A federal judge has dismissed a lawsuit filed by an unhappy former member of House Minority Leader Nancy Pelosi’s security detail.
In a 27-page decision issued Thursday, U.S. District Judge Amy Berman Jackson rejected claims by former U.S. Capitol Police officer Luanne Lynn Moran that her supervisors had fired her in retaliation for filing complaints against fellow officers.
Capitol Police leaders, Jackson concluded, “advanced a legitimate, non-retaliatory reason” for Moran’s termination.
The tensions seem to date back as far as January 2005, when Moran filed an administrative complaint alleging that she had been discriminated against on basis of sex when she was denied a request to transfer to Pelosi’s protective detail. This complaint was eventually settled, and Moran was assigned to protect Pelosi, then the House speaker, in 2007.
In 2008, Moran filed two separate administrative complaints with the Capitol Police Office of Professional Responsibility. One complaint alleged a supervisor had made “sexually inappropriate comments to and about other female employees,” according to Jackson.

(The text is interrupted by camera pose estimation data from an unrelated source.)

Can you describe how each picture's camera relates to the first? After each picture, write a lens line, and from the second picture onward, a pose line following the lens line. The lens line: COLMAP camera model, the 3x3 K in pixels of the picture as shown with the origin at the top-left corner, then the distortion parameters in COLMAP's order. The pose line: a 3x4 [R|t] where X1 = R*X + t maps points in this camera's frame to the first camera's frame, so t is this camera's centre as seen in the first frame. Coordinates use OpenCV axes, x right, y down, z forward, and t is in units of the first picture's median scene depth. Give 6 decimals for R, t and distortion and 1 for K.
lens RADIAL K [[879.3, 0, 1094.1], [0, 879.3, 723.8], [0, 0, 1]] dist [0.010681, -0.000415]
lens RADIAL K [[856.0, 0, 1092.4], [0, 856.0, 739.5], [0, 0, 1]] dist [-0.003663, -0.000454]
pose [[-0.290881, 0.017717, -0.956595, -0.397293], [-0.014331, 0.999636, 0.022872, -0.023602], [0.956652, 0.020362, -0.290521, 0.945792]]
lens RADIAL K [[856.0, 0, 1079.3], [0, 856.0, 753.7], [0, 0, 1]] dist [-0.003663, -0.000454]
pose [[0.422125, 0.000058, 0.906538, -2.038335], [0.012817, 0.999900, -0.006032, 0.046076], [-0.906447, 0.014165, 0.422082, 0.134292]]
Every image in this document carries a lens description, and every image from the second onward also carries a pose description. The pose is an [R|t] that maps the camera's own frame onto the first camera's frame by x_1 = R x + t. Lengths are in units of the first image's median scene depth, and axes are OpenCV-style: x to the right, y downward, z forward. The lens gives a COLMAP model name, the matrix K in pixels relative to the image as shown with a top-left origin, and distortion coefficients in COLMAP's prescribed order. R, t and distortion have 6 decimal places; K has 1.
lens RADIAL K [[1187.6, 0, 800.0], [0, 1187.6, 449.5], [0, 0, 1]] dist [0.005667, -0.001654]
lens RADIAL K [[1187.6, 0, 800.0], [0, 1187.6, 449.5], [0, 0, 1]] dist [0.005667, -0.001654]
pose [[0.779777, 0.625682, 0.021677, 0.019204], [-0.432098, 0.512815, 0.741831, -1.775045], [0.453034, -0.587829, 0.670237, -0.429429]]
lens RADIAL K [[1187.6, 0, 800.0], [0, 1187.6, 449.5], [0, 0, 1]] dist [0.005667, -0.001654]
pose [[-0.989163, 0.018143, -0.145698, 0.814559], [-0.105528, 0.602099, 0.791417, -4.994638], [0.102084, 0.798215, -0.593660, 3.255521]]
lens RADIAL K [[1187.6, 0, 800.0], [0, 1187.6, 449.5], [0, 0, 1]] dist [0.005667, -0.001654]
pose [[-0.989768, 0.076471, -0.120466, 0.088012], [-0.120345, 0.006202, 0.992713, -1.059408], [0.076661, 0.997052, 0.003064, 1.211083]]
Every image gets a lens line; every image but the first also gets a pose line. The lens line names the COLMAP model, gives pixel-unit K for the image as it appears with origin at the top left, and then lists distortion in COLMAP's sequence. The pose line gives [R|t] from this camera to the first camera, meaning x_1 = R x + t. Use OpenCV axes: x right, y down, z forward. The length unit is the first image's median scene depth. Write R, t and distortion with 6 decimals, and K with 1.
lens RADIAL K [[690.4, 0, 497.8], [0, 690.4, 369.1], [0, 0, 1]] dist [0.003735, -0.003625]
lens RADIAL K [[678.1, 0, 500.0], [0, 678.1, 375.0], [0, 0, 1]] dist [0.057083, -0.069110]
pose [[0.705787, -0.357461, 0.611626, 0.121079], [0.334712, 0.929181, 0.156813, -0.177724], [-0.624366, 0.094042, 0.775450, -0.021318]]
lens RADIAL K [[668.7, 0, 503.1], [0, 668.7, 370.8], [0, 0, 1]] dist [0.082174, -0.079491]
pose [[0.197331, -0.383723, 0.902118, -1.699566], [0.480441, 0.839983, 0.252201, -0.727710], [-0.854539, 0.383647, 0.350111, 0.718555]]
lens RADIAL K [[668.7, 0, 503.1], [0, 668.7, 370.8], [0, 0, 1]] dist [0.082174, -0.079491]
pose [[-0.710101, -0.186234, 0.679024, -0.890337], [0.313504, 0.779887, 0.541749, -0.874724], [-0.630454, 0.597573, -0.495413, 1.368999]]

That same year, another agent filed a complaint against Moran, alleging Moran had called her “trash” and had told her to “get the f*** away from” Moran’s truck while on a protective detail in Washington, D.C. While on a protective detail in Napa, Calif., this other agent complained, Moran had allegedly said the agent should be shot with a BB gun.
Moran faced other complaints, as well.
Moran disputed the accounts concerning the comments about the other agent, leading to an inquiry in which supervisors concluded she had not been truthful.
“Two witnesses confirmed that Moran had used profanity,”Jackson recounted.
Moran was terminated in October 2011.
“The reason offered by defendant – its determination that plaintiff was untruthful during an official investigation – would constitute a legitimate, non-retaliatory basis for plaintiff’s termination, especially in light of defendant’s policies and the manner in which similar cases have been handled by defendant,” Jackson wrote.